Short-answer chart tasks:
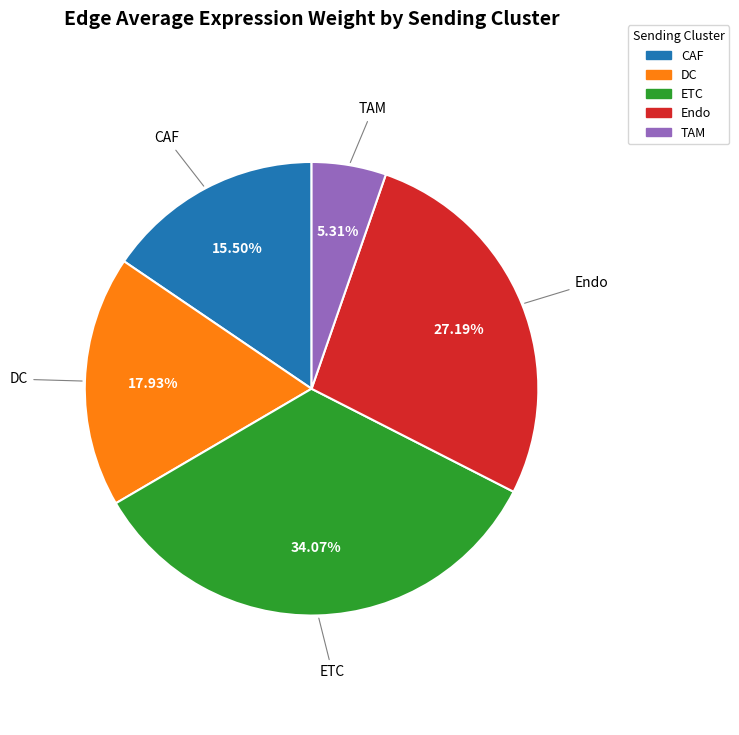

How many segments does this pie chart have?

5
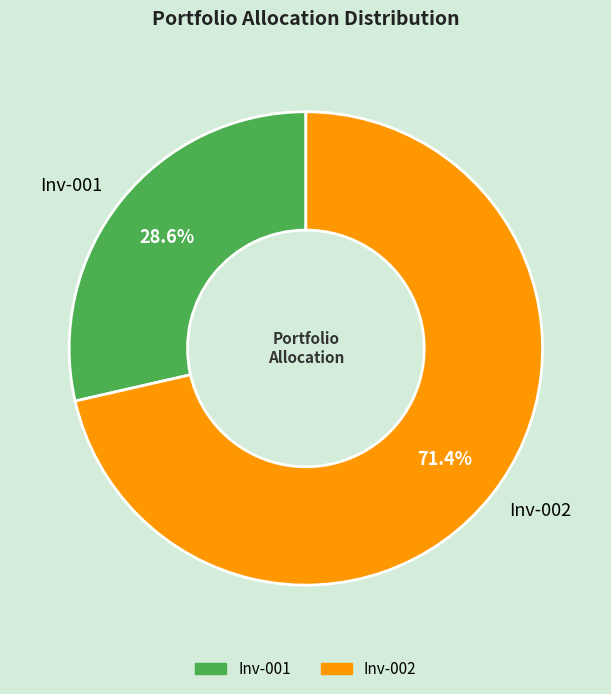

Count the number of slices in the pie.

2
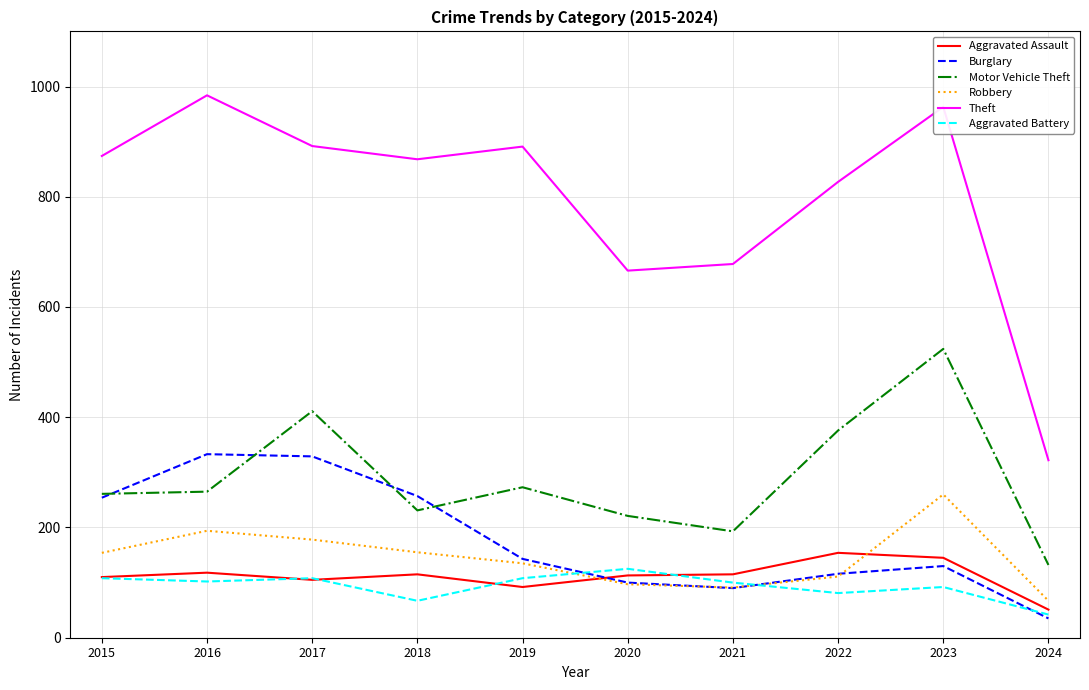

At which label is Theft closest to 653?

2020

* [Exercise]: Express the material above as a JSON list of strings, one string per line. Leave out blank lines and the pictures.

* [Solution to this problem]:
[
  "How many segments does this pie chart have?",
  "5",
  "Count the number of slices in the pie.",
  "2",
  "At which label is Theft closest to 653?",
  "2020"
]